Veiel pointed out that Leni was a human being who was very easily swayed by the propaganda of the Nazi regime, and then helped to create the propaganda for them.
“If we just gave her a headline ‘Nazi, inhuman, ignorant, stupid’ we can push her far away from us, but the challenge is that we need to accept that it happens every day. Propaganda has a breeding ground … the question is why people follow the leaders.”
“It’s a chance to create a close-up of a personality who had a strong affinity to fascism and to the ideology, and it’s a chance to learn something. If we deny it, we skip the chance to learn.
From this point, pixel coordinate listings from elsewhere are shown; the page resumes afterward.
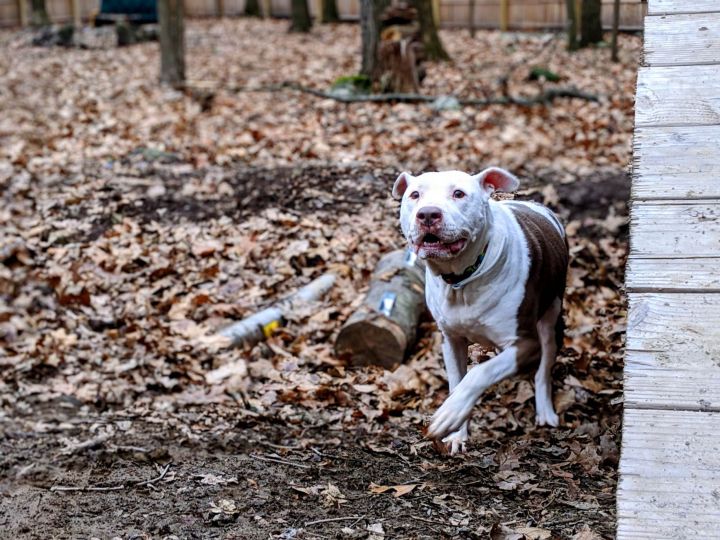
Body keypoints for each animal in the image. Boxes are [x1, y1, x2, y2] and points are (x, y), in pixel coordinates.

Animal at [394, 167, 568, 454]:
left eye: (459, 193)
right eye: (415, 195)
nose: (428, 214)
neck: (462, 279)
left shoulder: (526, 343)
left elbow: (479, 373)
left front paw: (450, 414)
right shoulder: (451, 340)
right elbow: (458, 381)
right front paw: (456, 431)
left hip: (552, 317)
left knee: (544, 366)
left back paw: (545, 411)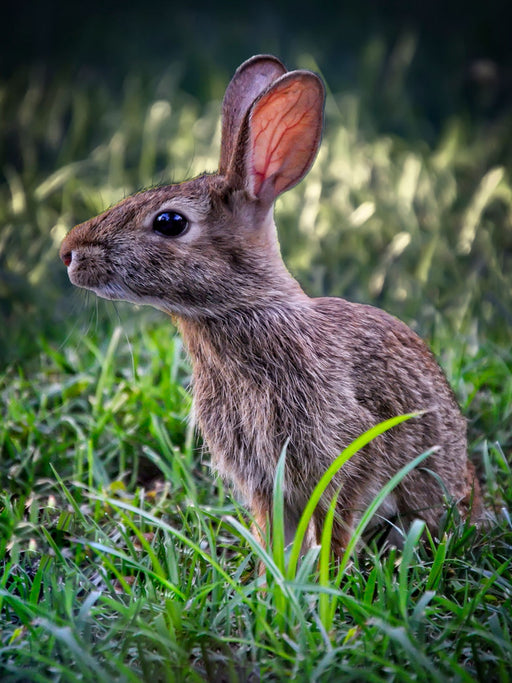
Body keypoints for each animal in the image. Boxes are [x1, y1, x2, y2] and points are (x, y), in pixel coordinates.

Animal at [61, 53, 484, 556]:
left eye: (169, 222)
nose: (67, 251)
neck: (244, 309)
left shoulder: (340, 457)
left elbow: (334, 525)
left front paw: (327, 574)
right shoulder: (263, 479)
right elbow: (274, 533)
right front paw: (270, 576)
That’s a crime of enlightenment…”
When asked whether critics will say REIFENSTAHL the film is simply bringing attention to someone who doesn’t deserve the limelight, Veiel pointed out that you have to show it all, because it can happen again.
In fact, it already is, with the rise of far-right groups and the propaganda machine rearing its ugly head all over social media.
“You have to show her sophisticated abilities … she was a great editor … she was even a good director. But you also have to show the dark side of the aesthetics and the ideology. So when she says Olympia is not a political film, I counted it, I think it’s 26 times that Hitler is in the film. So Hitler is the hero,” he said.
Veiel said the current environment means the film is absolutely necessary.
“I hope that people who watch the film feel the necessity,” he said. “There’s something we have to fight for, there’s something we have to defend.”